_ARBEITSAUFTRAG_:
Wie lauten die Zeilen von der Zeile mit „Q: What vegetable is this?“ bis einschließlich der Zeile mit „A: The broccoli florets.“, wenn du sie aktualisierst, indem du „long stem“ durch „thick stem“ ersetzt und alles andere unverändert lässt?

_BEREITGESTELLTES MATERIAL_:

◇ ◇ ◇

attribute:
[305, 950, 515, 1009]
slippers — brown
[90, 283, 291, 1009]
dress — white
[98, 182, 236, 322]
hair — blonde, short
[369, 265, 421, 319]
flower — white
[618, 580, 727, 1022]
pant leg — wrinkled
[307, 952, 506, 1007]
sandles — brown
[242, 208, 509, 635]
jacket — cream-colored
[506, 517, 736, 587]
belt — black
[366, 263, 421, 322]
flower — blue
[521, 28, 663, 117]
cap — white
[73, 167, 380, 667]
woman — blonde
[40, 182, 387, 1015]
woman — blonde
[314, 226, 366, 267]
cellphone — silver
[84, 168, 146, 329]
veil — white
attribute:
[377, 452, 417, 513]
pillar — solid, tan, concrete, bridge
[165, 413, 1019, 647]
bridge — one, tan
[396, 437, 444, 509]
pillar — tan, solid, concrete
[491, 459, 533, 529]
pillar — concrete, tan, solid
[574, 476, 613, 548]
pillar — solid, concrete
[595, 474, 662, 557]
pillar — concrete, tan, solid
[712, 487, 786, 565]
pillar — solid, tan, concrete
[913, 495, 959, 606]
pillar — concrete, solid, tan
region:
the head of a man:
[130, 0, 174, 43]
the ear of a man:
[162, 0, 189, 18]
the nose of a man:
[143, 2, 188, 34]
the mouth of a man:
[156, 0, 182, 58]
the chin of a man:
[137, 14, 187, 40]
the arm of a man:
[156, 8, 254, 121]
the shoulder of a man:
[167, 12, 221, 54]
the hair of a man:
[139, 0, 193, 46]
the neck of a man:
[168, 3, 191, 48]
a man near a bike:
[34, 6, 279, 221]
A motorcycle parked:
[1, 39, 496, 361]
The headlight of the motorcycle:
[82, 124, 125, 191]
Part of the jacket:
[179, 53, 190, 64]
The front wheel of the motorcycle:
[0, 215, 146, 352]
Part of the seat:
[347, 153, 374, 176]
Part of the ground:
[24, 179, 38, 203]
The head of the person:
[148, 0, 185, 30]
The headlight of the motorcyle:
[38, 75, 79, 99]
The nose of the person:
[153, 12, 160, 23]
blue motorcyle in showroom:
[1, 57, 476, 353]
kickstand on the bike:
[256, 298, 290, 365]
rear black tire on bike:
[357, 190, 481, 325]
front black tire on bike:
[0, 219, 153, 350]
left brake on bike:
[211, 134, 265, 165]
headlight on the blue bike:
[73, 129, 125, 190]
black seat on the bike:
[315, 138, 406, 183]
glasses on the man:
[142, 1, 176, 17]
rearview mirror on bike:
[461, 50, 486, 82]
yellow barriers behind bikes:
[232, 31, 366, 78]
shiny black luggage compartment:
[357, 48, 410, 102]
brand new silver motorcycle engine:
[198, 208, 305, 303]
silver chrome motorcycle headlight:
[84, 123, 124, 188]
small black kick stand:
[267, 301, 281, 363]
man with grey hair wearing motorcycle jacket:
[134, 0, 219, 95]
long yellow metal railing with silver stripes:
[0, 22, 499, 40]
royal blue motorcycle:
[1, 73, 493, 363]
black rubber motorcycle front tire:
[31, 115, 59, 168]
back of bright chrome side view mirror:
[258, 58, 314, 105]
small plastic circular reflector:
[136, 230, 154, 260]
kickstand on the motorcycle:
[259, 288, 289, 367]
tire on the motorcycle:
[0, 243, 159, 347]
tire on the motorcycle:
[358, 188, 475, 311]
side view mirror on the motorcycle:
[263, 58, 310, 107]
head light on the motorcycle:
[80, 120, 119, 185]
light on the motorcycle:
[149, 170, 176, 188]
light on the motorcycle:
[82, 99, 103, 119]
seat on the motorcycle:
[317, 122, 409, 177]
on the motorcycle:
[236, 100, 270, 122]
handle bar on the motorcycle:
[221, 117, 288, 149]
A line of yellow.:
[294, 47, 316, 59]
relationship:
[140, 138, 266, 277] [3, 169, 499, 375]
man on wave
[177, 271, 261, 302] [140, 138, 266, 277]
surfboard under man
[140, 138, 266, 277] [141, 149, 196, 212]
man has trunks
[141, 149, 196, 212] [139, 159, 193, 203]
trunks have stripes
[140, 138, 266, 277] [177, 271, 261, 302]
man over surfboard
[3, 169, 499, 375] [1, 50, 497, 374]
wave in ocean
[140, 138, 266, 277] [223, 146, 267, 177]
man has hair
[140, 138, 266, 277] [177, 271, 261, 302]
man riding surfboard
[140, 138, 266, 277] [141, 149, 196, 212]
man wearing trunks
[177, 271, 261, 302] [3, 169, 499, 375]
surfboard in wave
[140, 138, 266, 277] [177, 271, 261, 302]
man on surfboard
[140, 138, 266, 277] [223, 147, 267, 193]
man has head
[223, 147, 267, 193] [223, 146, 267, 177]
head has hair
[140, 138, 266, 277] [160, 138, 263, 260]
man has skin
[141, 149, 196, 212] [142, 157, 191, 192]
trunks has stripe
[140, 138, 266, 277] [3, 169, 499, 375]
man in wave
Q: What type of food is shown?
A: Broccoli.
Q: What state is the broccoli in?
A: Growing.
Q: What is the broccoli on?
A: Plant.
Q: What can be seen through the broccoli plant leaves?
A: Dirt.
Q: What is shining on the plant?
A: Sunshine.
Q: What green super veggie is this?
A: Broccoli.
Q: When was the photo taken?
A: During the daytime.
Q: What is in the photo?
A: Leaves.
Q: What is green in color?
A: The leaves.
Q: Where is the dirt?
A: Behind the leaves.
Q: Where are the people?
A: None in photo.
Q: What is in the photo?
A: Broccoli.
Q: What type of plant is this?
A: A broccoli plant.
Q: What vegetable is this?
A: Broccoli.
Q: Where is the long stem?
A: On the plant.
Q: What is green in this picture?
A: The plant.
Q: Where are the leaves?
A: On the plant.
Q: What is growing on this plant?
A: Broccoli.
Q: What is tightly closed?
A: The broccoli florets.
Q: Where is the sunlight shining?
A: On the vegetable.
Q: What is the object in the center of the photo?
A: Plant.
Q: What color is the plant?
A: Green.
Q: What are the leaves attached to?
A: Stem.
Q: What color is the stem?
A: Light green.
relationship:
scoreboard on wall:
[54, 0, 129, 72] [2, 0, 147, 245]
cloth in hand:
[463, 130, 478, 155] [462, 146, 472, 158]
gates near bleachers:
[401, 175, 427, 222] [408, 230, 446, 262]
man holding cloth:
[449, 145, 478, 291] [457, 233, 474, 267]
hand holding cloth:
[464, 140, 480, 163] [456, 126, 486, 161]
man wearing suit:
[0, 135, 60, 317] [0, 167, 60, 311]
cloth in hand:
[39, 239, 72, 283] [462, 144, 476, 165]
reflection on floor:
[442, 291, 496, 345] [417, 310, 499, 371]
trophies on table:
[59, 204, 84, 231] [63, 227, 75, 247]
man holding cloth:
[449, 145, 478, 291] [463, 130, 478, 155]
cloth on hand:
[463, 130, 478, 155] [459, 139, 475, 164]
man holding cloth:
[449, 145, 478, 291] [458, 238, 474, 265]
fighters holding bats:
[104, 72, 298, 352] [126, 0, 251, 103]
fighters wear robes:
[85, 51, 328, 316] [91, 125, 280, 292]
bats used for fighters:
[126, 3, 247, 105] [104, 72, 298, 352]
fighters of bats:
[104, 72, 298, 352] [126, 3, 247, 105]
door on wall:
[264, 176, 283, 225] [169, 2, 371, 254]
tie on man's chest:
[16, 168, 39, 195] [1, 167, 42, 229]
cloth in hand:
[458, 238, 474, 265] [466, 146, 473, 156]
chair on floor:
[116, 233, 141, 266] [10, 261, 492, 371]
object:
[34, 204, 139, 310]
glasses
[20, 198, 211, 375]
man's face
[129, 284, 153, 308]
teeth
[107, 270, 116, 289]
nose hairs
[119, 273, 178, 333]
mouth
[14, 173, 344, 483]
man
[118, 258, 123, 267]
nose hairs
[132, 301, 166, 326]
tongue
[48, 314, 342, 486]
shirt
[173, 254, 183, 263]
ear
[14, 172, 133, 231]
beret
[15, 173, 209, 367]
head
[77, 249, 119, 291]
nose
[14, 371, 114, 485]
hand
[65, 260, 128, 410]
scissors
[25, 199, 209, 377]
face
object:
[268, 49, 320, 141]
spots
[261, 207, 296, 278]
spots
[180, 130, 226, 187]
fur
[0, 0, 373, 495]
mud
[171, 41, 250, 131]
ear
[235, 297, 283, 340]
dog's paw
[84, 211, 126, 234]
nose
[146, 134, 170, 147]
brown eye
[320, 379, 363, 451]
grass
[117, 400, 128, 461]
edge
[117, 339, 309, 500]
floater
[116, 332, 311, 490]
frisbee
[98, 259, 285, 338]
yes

◇ ◇ ◇

_LÖSUNG_:
Q: What vegetable is this?
A: Broccoli.
Q: Where is the thick stem?
A: On the plant.
Q: What is green in this picture?
A: The plant.
Q: Where are the leaves?
A: On the plant.
Q: What is growing on this plant?
A: Broccoli.
Q: What is tightly closed?
A: The broccoli florets.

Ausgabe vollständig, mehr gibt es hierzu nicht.